> **Task to complete**:
Wherever a picture appears in the listing below, leave it out and reproduce the rest exactly.

===== Collected material =====

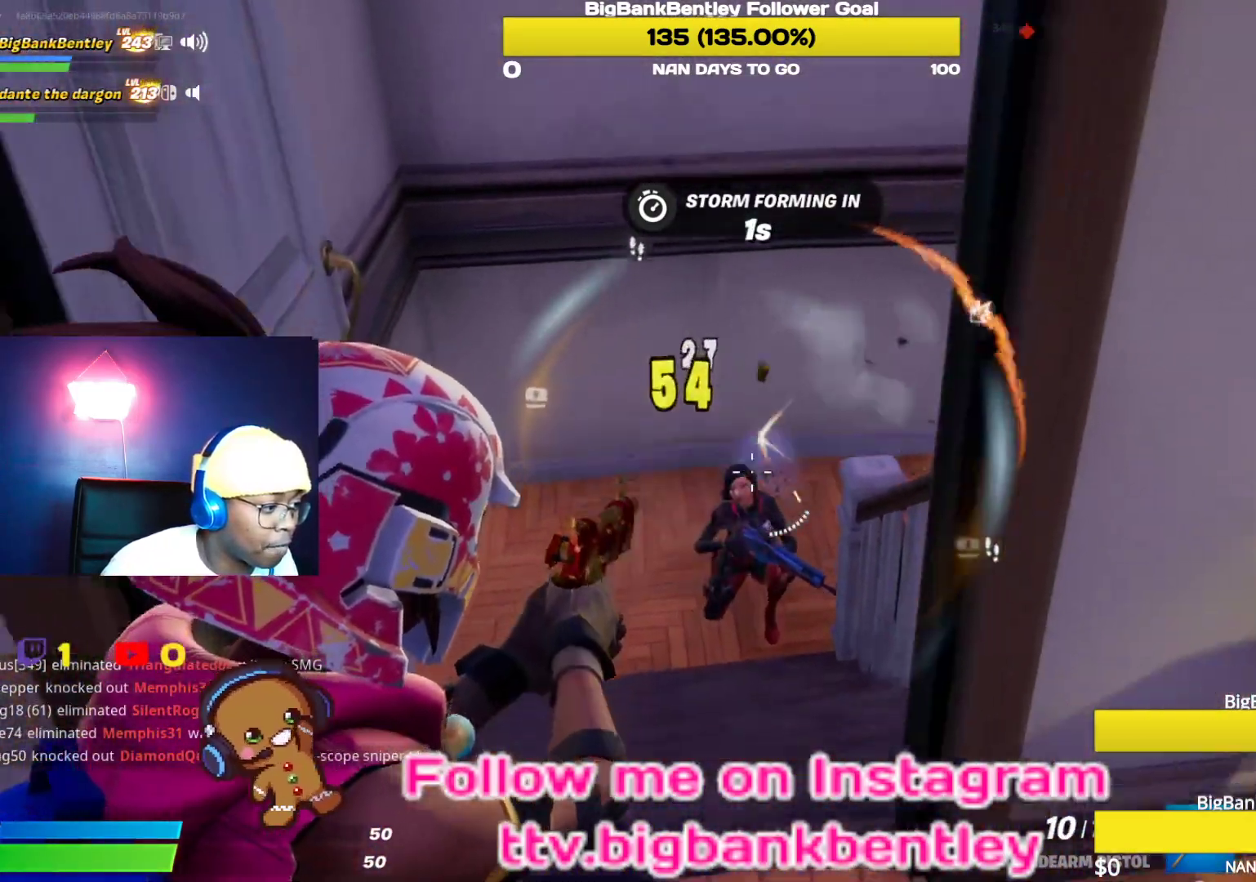
{"buttons": ["L2", "R2"], "left_stick": "down", "right_stick": "up-left", "events": [[17, "R2", "up"], [100, "R2", "down"], [183, "R2", "up"], [217, "right_stick", "up-right"], [267, "R2", "down"], [367, "R2", "up"], [367, "right_stick", "up-left"], [467, "R2", "down"]]}
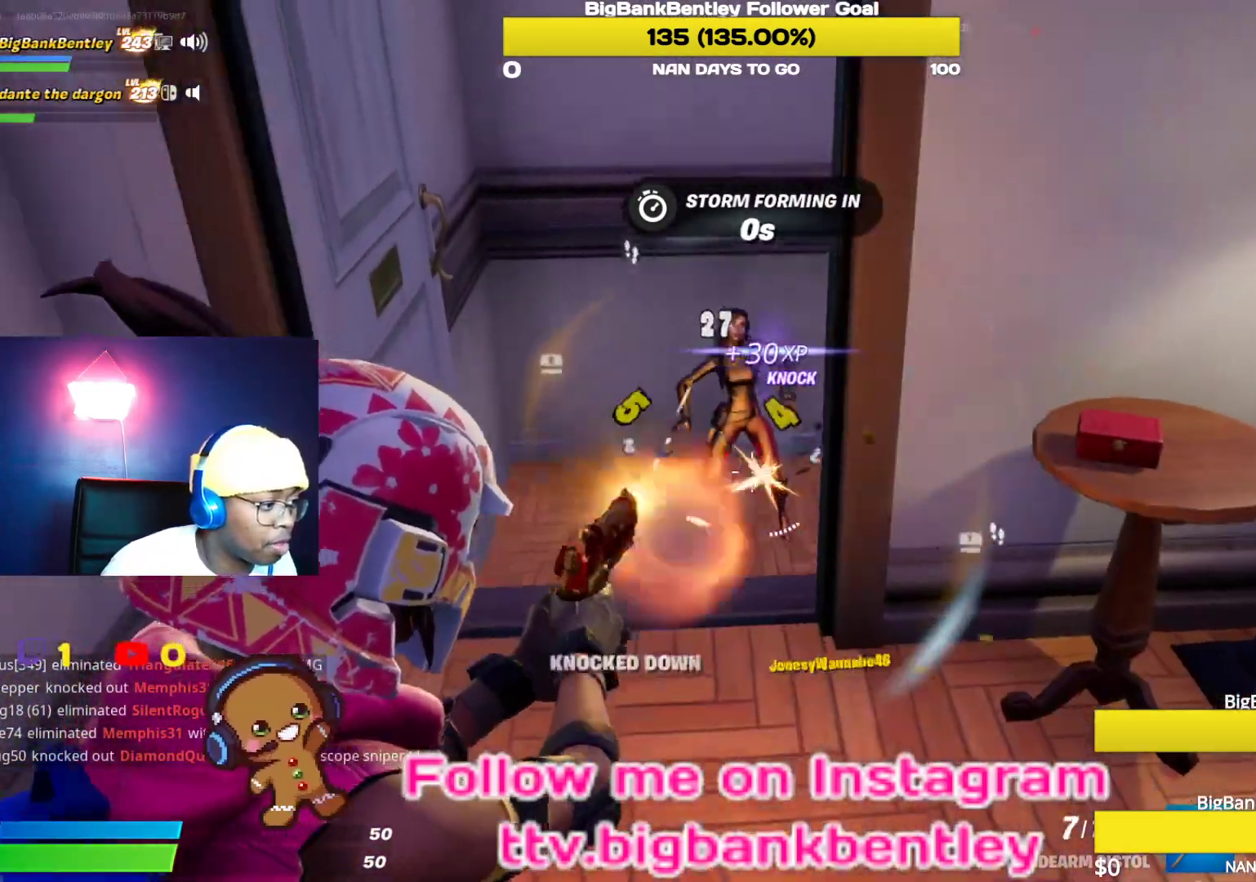
{"buttons": [], "left_stick": "right", "right_stick": "right", "events": [[83, "R2", "up"], [100, "L2", "up"], [100, "left_stick", "down-right"], [100, "right_stick", "center"], [217, "X", "down"], [217, "left_stick", "right"], [300, "X", "up"], [450, "right_stick", "right"]]}
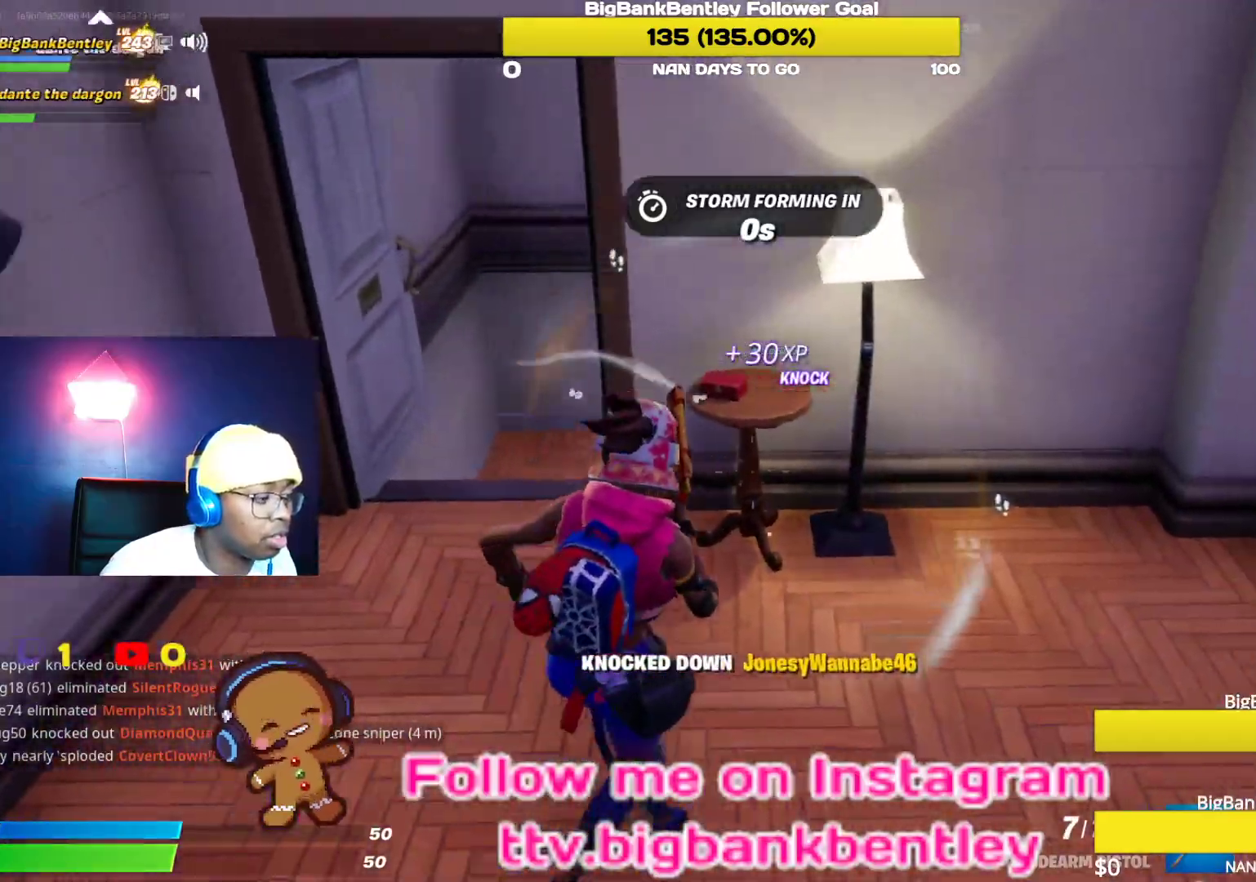
{"buttons": [], "left_stick": "right", "right_stick": "center", "events": [[33, "left_stick", "down-right"], [400, "left_stick", "right"], [400, "right_stick", "center"]]}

=====

> **Task result**:
{"buttons": ["L2", "R2"], "left_stick": "down", "right_stick": "up-left", "events": [[17, "R2", "up"], [100, "R2", "down"], [183, "R2", "up"], [217, "right_stick", "up-right"], [267, "R2", "down"], [367, "R2", "up"], [367, "right_stick", "up-left"], [467, "R2", "down"]]}
{"buttons": [], "left_stick": "right", "right_stick": "right", "events": [[83, "R2", "up"], [100, "L2", "up"], [100, "left_stick", "down-right"], [100, "right_stick", "center"], [217, "X", "down"], [217, "left_stick", "right"], [300, "X", "up"], [450, "right_stick", "right"]]}
{"buttons": [], "left_stick": "right", "right_stick": "center", "events": [[33, "left_stick", "down-right"], [400, "left_stick", "right"], [400, "right_stick", "center"]]}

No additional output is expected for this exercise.